The Grim Reaper seems to be making itself more comfortable than usual around here, what with the current pandemic slicing its lethal path through the populace and the recent passing, in quick succession, of my brother and a former colleague — one four years older, the other four years younger than me. It’s times like these that can make a geezer ponder his own mortality with a bit more urgency than usual. Maybe it’s time to draw up a last will and testament, for instance, or even craft an advanced directive to ensure that I won’t spend my final days as a comatose husk bound to a tangle of wires and tubes in a futile attempt to extend my expiration date.
The will I’ve been putting off for several years out of pure laziness and a desire to avoid its morbid connotations. The advanced directive is another matter altogether. I’m notoriously skeptical of conventional medicine, so you’d think I’d make it a priority to record my treatment (or lack thereof) demands. But, like the will, it requires a willingness to discuss openly my inevitable demise, an exercise that tends to dampen one’s spirits.
There’s another obstacle to consider, as well: Why go to the trouble of stating my end-of-life wishes if there’s a decent chance the doctors will ignore them? I could end up like Gerald Greenberg.
Diagnosed with early-onset Alzheimer’s in 2010, Greenberg and his wife, Elaine, drafted an advanced directive that spelled out specific treatment protocols should he become terminally ill, comatose, or irretrievably brain damaged. They wanted no resuscitation, no ventilators, no tube feeding, no antibiotics. “We gave it a lot of thought,” Elaine Greenberg tells reporter Paula Span in the New York Times.
Six years later, though, as her unresponsive husband lay near death in Montefiore New Rochelle Hospital, Elaine could not prevent doctors from ignoring their carefully crafted demands. For almost a month, they continued unnecessary tests, courses of antibiotics, and other heroic measures designed to keep him alive at all costs. The experience left Elaine bewildered and bitter. “They made the end of his life horrible and painful and humiliating,” she recalls. “What’s the sense of having a living will if it’s not honored.”
There are plenty of reasons why physicians might question these documents, Span notes. Some directives are too vague, others may be so dated that the patient’s designated representative has died. And doctors, arguing that they’re simply doing their job by keeping someone alive, seldom face any consequences for disregarding a patient’s wishes.
Historically, survivors like Elaine Greenberg have found themselves powerless to hold doctors and their employers accountable for their actions in these cases, but that has begun to change. The first “wrongful life” verdict was handed down by a Montana jury in 2019 after the estate of Rodney Knoepfle sued a Helena hospital for disregarding his do-not-resuscitate order as well as a state-mandated POLST (portable orders for life-sustaining treatment) document. Knoepfle was resuscitated twice and lived for two years in excruciating pain while connected to an oxygen tank.
It was a brutal departure, recalls Ben Snipes, one of Knoepfle’s lawyers. “The last few months, he was almost incoherent with pain, living in a hospital bed, getting morphine crushed into his pudding,”
The Knoepfle case sparked a number of other wrongful-life lawsuits, Span reports, including $1 million settlements involving hospitals in Georgia and California. Another Georgia case is currently pending as are suits in Maryland and New Jersey. Lawyers for Elaine Greenberg have filed two malpractice suits against Montefiore Hospital in New York.

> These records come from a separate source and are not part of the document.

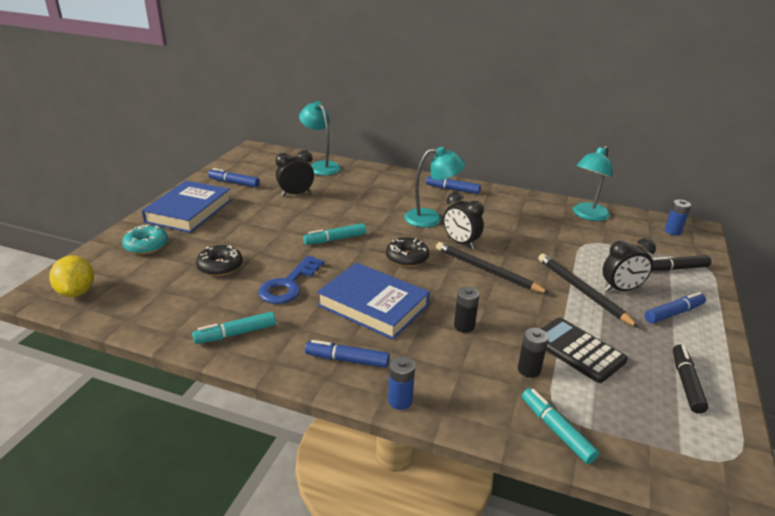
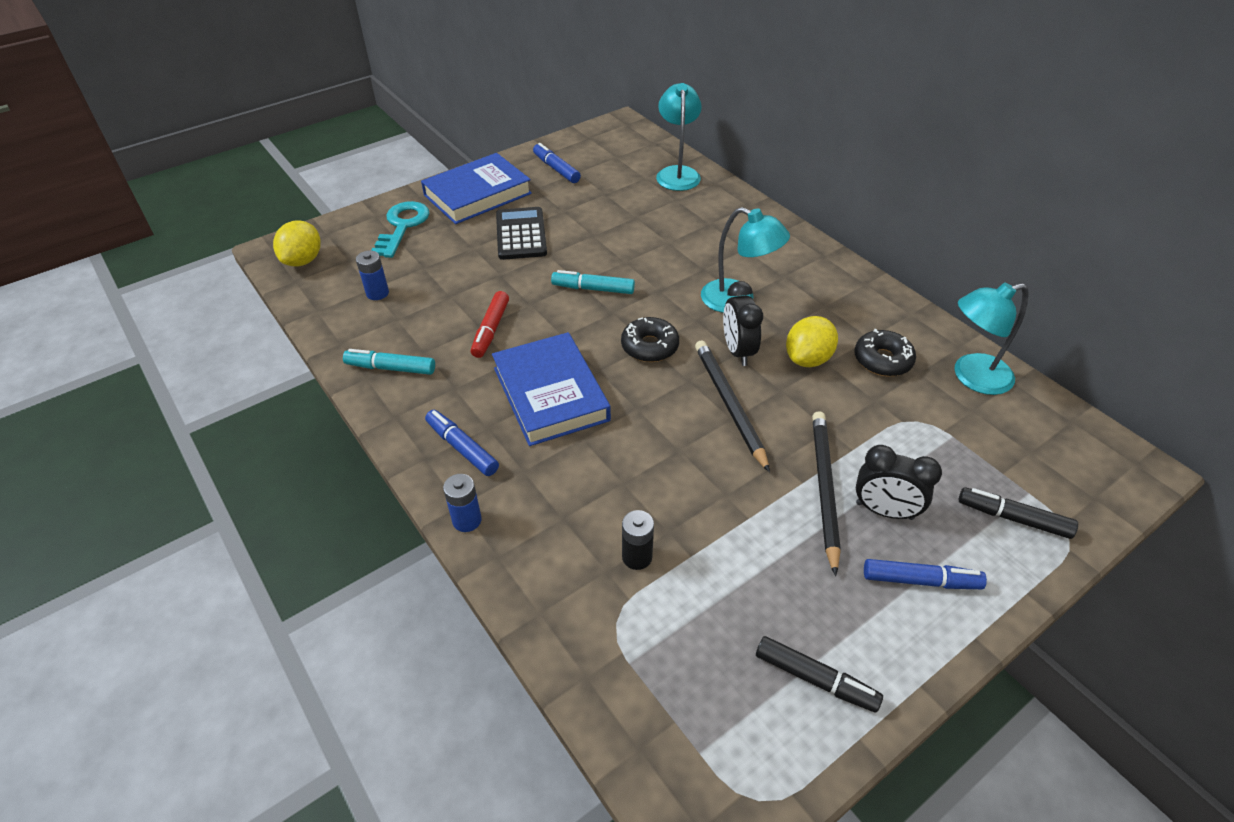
camera: 35 degrees right, 15 degrees up
(146, 246) = (402, 226): turquoise donut -> turquoise key
(220, 266) = (446, 279): black donut -> black donut (882, 360)
(289, 284) = (491, 330): blue key -> red marker
(296, 194) = (609, 207): black clock -> none
(452, 189) = (813, 265): blue marker -> none
(464, 326) = (622, 466): black battery -> none
(502, 234) = (808, 359): none -> yellow lemon
(556, 430) = (588, 642): turquoise marker -> none
(577, 350) = (723, 563): black calculator -> black calculator (521, 234)
(673, 231) = (1087, 457): blue battery -> blue battery (377, 293)
(686, 383) = (815, 679): black marker -> black marker turned 75 degrees clockwise

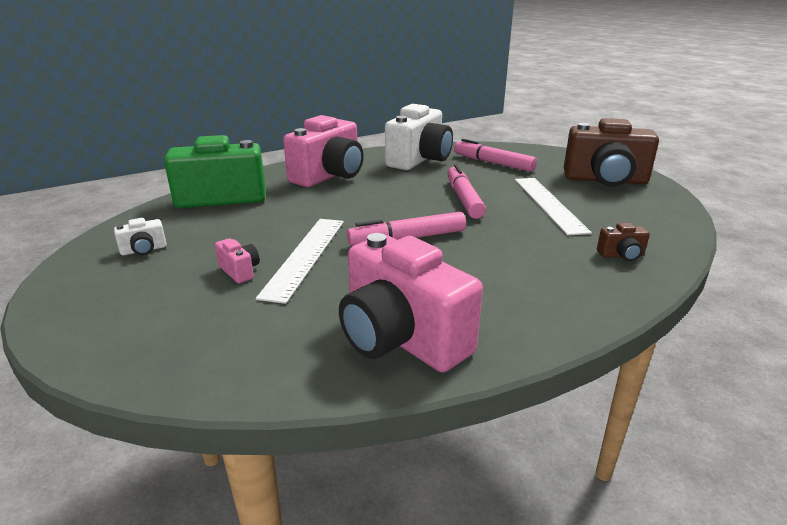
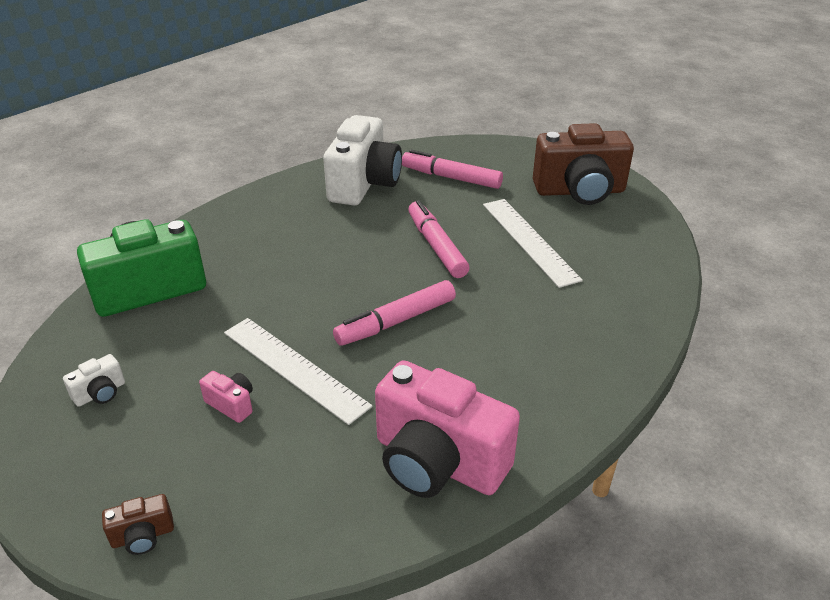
camera: 15 degrees left, 10 degrees up
(305, 256) = (294, 368): white ruler -> white ruler turned 45 degrees counterclockwise
(329, 176) = (266, 229): pink camera -> none
(621, 255) = (617, 308): brown camera -> brown camera (143, 536)

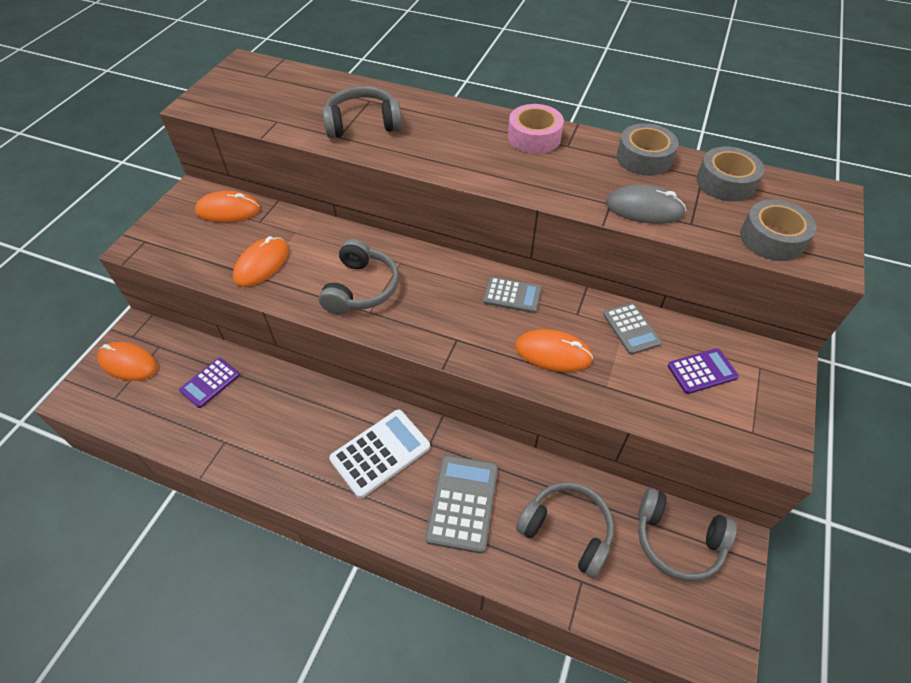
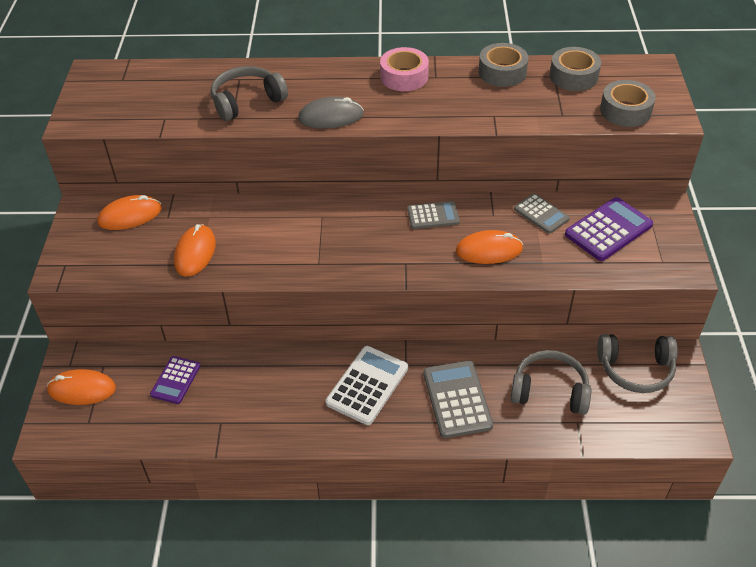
camera: 20 degrees left, 5 degrees down
(361, 288) = (299, 247): grey headphones -> none
(644, 208) = (521, 113): grey mouse -> grey mouse (331, 116)
(702, 371) = (608, 230): purple calculator -> purple calculator, size x1.59

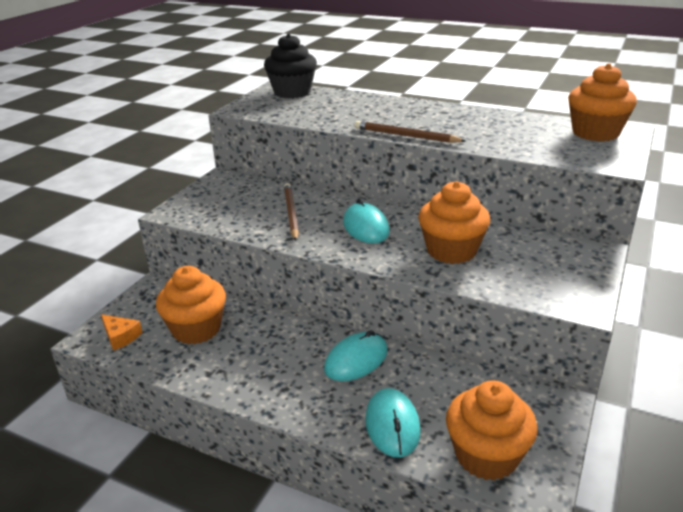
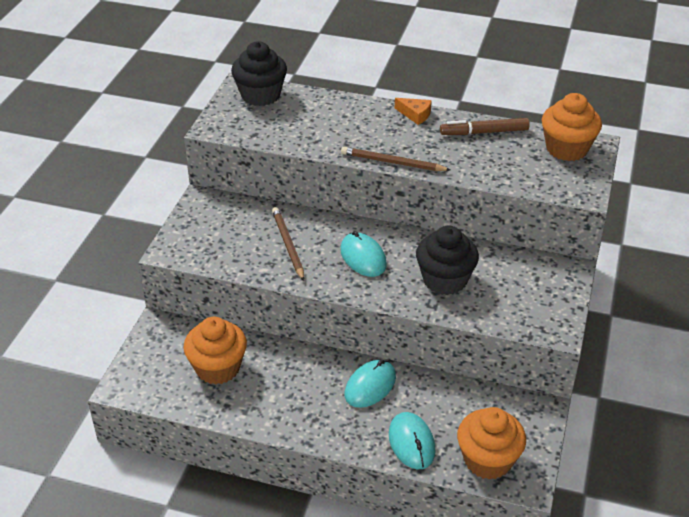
camera: 10 degrees left, 10 degrees up
(120, 336) = (149, 382): orange cheese -> orange cheese (415, 115)
(451, 251) = (445, 280): orange cupcake -> black cupcake
(506, 120) = (484, 132): none -> brown marker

Greenberg’s case, like most of the others, will likely meander through the courts for months, maybe years, before a verdict is issued. The lengthy process will not dissuade her, she tells Span. She and her two sons will persevere. “He tried to make choices, and his choices weren’t respected,” she says. “I don’t want anyone else to go through what we went through.”
The last time I saw my brother, he was sipping a Miller Lite while lying comfortably in his living room watching our Golden Gophers football team trounce Nebraska. The pain meds were working, for the most part, but we all knew he was fading pretty fast.
I have no idea whether he and his wife had drafted an advanced directive — or even a will, for the matter. That’s none of my business. All I knew then was that the chemo didn’t work, doctors had never been able to determine the source of the cancer that was killing him, and he didn’t want to continue the brutal, futile treatment. “He gets to choose,” is all his wife would say.
He eyed me as I pulled on my jacket, and we exchanged a fist bump as I headed for the door. Driving back home, it gradually occurred to me that, despite everything, maybe he was one of the lucky ones.